[The input Boundary: Start]

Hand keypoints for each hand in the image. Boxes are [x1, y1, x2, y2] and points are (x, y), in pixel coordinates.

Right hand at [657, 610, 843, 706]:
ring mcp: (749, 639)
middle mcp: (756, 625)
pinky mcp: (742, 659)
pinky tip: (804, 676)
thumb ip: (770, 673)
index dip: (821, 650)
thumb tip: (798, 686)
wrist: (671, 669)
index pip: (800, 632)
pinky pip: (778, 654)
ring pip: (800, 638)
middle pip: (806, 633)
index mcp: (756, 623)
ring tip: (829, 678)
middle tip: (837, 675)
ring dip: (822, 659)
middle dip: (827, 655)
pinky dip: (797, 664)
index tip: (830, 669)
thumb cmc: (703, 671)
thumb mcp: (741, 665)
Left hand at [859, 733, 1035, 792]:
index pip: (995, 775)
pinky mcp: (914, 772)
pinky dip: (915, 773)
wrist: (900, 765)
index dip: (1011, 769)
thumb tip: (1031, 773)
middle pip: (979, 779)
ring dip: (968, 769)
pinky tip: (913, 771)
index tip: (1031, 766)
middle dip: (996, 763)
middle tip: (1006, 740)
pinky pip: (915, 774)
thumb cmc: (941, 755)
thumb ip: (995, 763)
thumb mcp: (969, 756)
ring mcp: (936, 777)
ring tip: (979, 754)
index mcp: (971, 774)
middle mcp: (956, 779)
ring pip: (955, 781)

[The input Boundary: End]

**Task prompt**
Leaving no line out, return the data above verbatim.

**Reply to the task**
Hand keypoints for each hand in the image. Boxes are [x1, y1, x2, y2] and points are (x, y), in pixel coordinates.

Right hand at [657, 610, 843, 706]:
ring mcp: (749, 639)
middle mcp: (756, 625)
pinky mcp: (742, 659)
pinky tip: (804, 676)
thumb ip: (770, 673)
index dip: (821, 650)
thumb tip: (798, 686)
wrist: (671, 669)
index pip: (800, 632)
pinky pip: (778, 654)
ring pip: (800, 638)
middle pip: (806, 633)
index mcp: (756, 623)
ring tip: (829, 678)
middle tip: (837, 675)
ring dip: (822, 659)
middle dip: (827, 655)
pinky dip: (797, 664)
index tip: (830, 669)
thumb cmc: (703, 671)
thumb mcp: (741, 665)
Left hand at [859, 733, 1035, 792]:
index pip: (995, 775)
pinky mcp: (914, 772)
pinky dip: (915, 773)
wrist: (900, 765)
index dip: (1011, 769)
thumb tip: (1031, 773)
middle pip: (979, 779)
ring dip: (968, 769)
pinky tip: (913, 771)
index tip: (1031, 766)
middle dip: (996, 763)
middle tip: (1006, 740)
pinky pip: (915, 774)
thumb cmc: (941, 755)
thumb ip: (995, 763)
thumb mcp: (969, 756)
ring mcp: (936, 777)
ring tip: (979, 754)
index mcp: (971, 774)
middle mcp: (956, 779)
ring pip: (955, 781)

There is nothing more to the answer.